Hiya, PMD, and welcome to the forum.
I'm really sorry for your pain.
My heart goes out to you and to your men.
The heart of successful poyamory is free and open communication between people who love each other. I'm glad to see the three of you have invested so much in establishing that. I know it can be hard work, but it's so important. So kudos to you on that front.
May I make an observation? Your boyfriend, SL, does not share your polyamorous mindset. For many people, that by itself would make a successful relationship a non-starter. (There are, of course, very happy and successful exceptions, such as MonoV and Redpepper and her husband.)
Only the individuals involved can make the decision as to what they can and cannot accommodate in thier lives and hearts. Sadly, SL has now stated that he cannot see himself in a poly relationship. I think it speaks very well of all of you that he was able to speak his mind, and that you and CLP were able to hear him. But I know that doesn't make it hurt any less.

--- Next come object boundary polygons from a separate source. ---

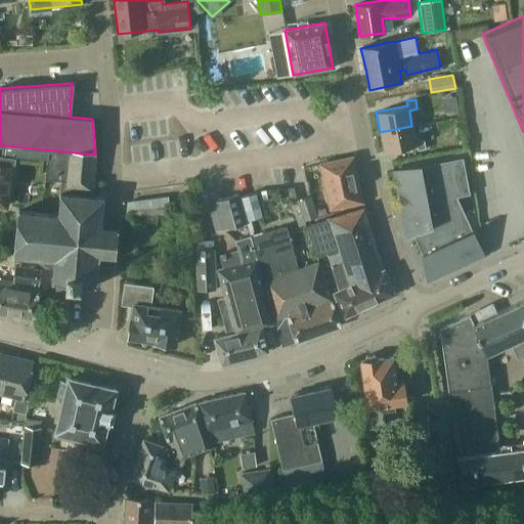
[(411,126),(380,132),(384,151),(415,146),(415,149),(425,148),(423,139),(415,140),(411,126)]
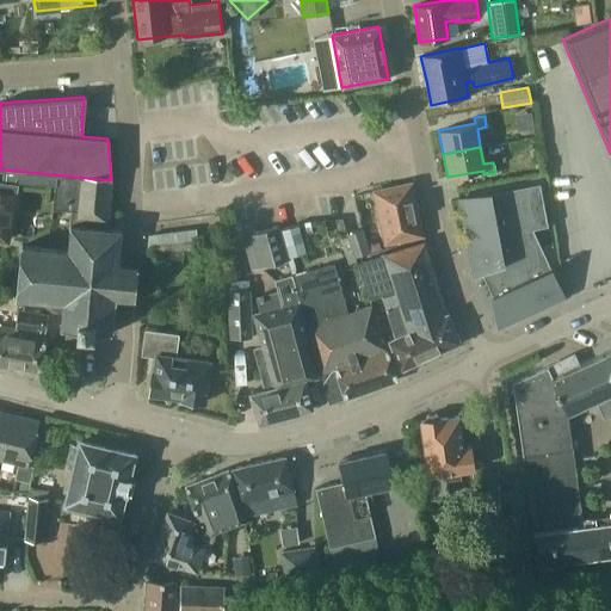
[(2,170),(1,180),(16,180),(54,185),(51,208),(76,211),(76,226),(68,224),(66,251),(22,245),(16,298),(57,302),(56,312),(62,312),(60,327),(76,329),(75,334),(93,337),(94,331),(111,333),(116,297),(135,298),(137,264),(117,263),(121,229),(106,228),(111,180),(2,170)]
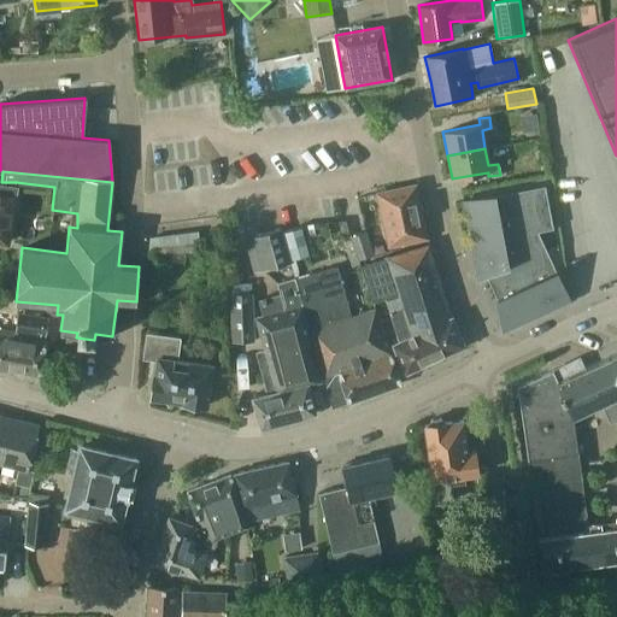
[(0,241),(6,244),(16,182),(1,182),(0,182),(0,241)]
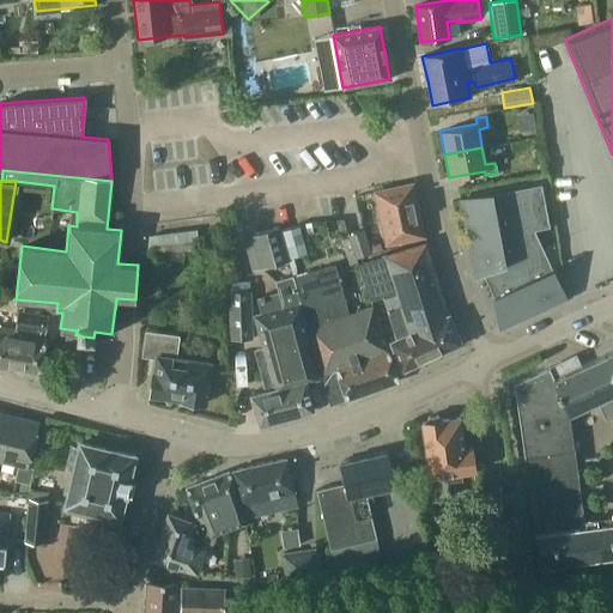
[(386,243),(423,236),(412,184),(375,192),(386,243)]
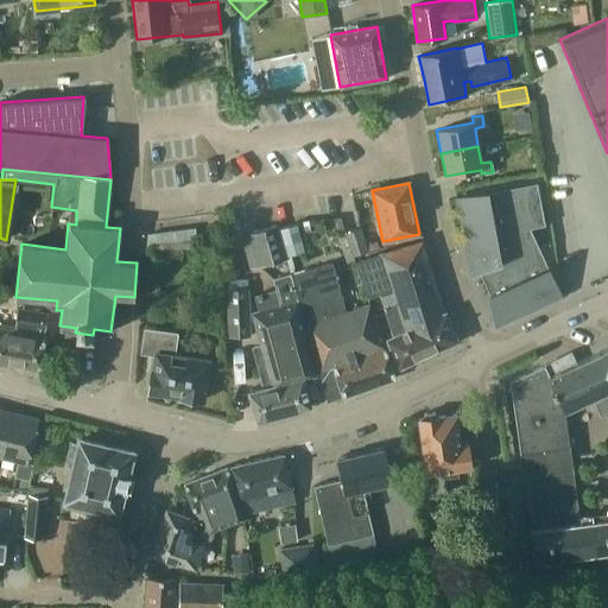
[(544,226),(536,183),(455,198),(468,263),(473,260),(501,323),(561,296),(529,228),(544,226)]
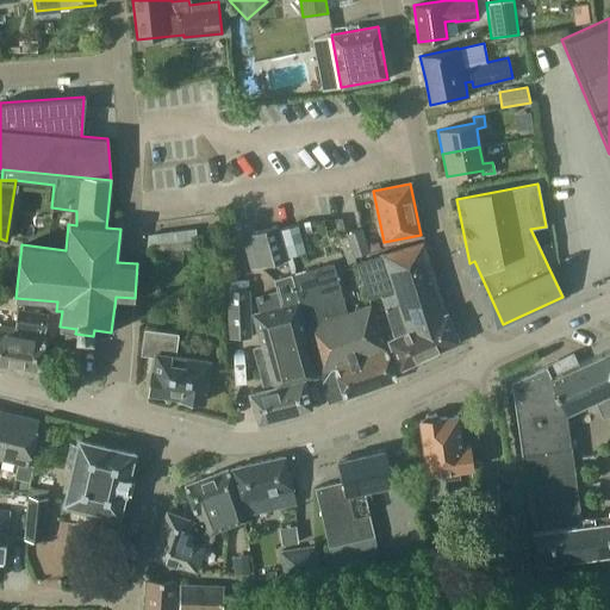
[(288,262),(278,225),(242,235),(244,246),(260,242),(267,268),(288,262)]
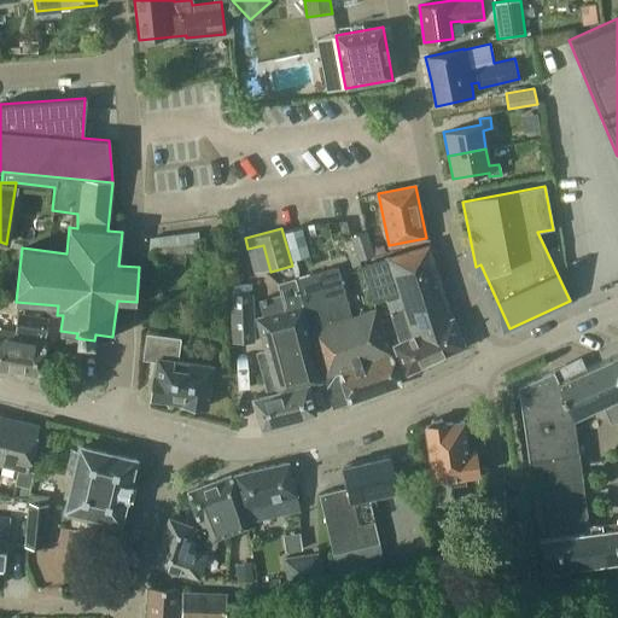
[(200,252),(198,232),(147,237),(149,249),(155,249),(156,256),(200,252)]
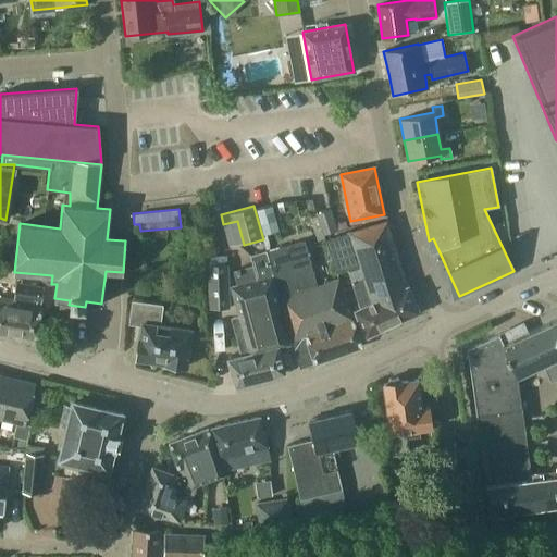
[(418,312),(385,220),(324,239),(336,273),(347,270),(360,307),(353,310),(364,336),(418,312)]
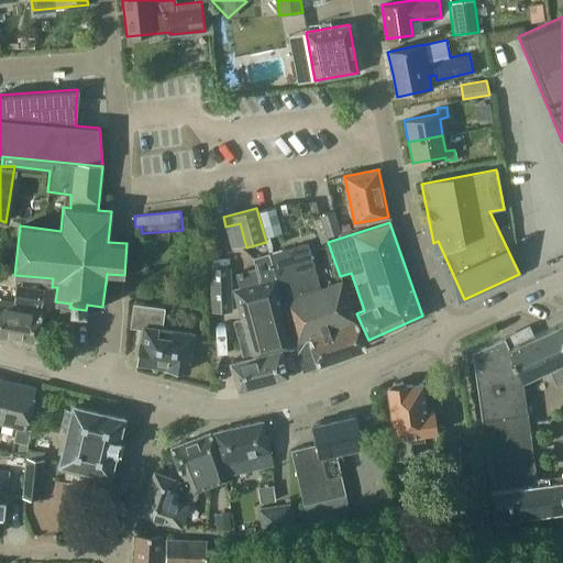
[(320,289),(307,243),(269,253),(283,301),(285,301),(302,370),(317,365),(318,366),(364,350),(341,282),(320,289)]
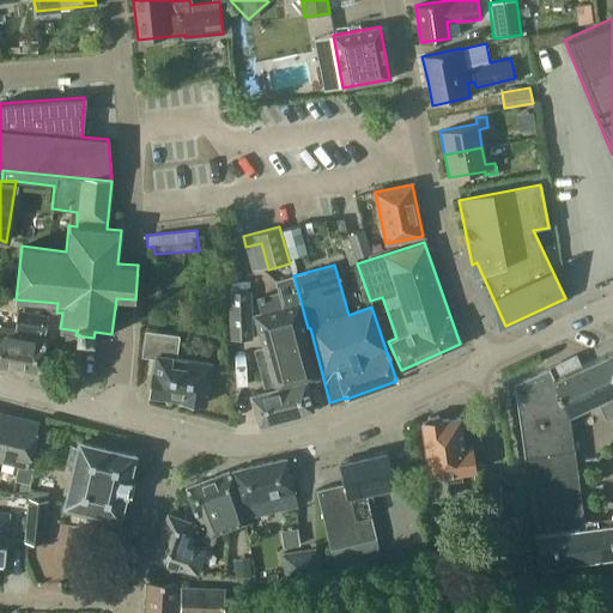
[(263,392),(305,381),(319,377),(293,275),(274,280),(278,291),(256,297),(260,313),(253,315),(261,347),(253,350),(263,392)]
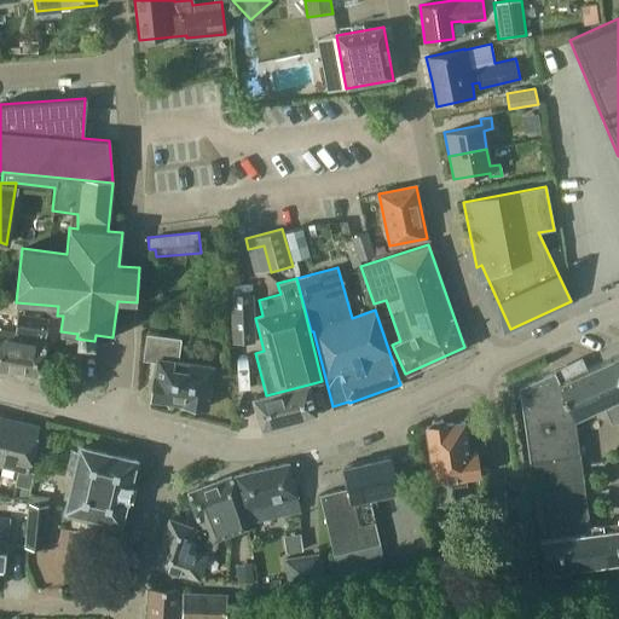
[(254,342),(253,284),(230,284),(231,295),(230,295),(231,342),(254,342)]
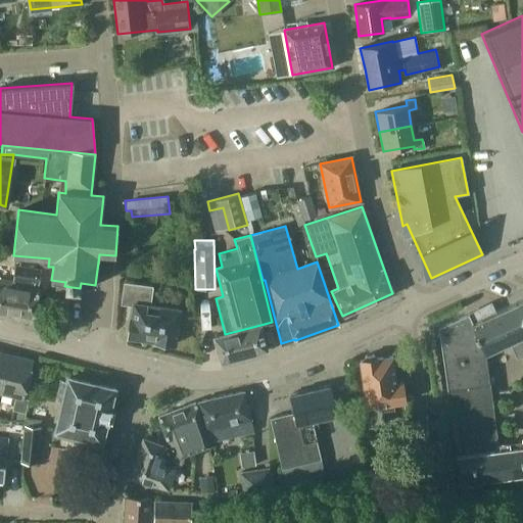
[(40,270),(14,266),(13,274),(9,273),(8,280),(0,278),(0,313),(32,318),(40,270)]
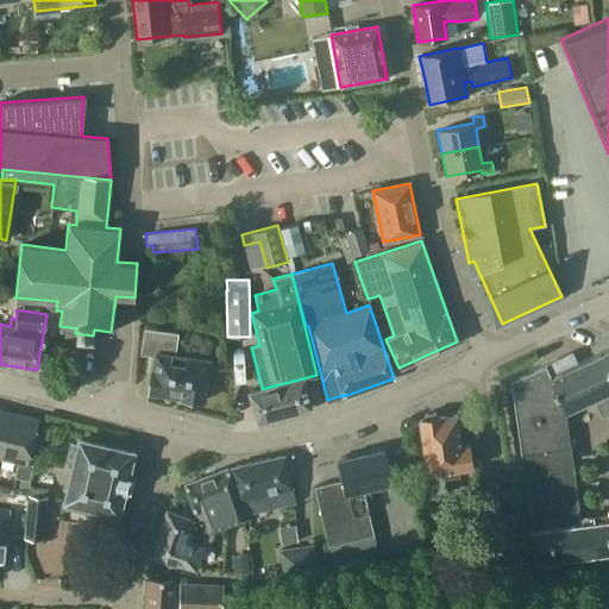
[(177,333),(144,328),(140,353),(155,356),(149,393),(202,401),(208,358),(175,353),(177,333)]
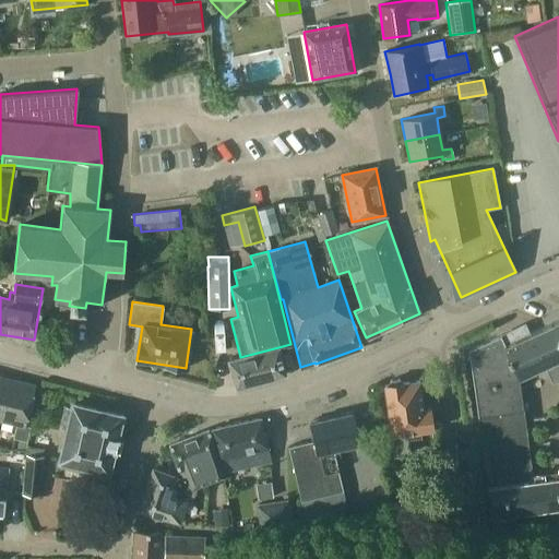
[(558,318),(504,344),(519,378),(545,366),(551,380),(558,379),(558,318)]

If he loves you and desires a relationship with you, perhaps he sincerely considered poly and has now decided it won't work for him. Or perhaps he hoped you would dissolve your relationship with your Common Law Partner and become his partner, monogamously. Or perhaps he was willing to explore the possibilities, and this is where the exploration lead him.
If he went into the situation with his mind made up, and was only going through the motions of trying to make it work in order to manipulate the situation somehow, that's pretty low and you have every right to feel used and mislead. But perhaps he really didn't know at the outset how he would feel, and is now simply being open and honest about feeling the relationship has no future. And heartbreaking as it is, because he's decided your V is doomed, it is. I'm so sorry.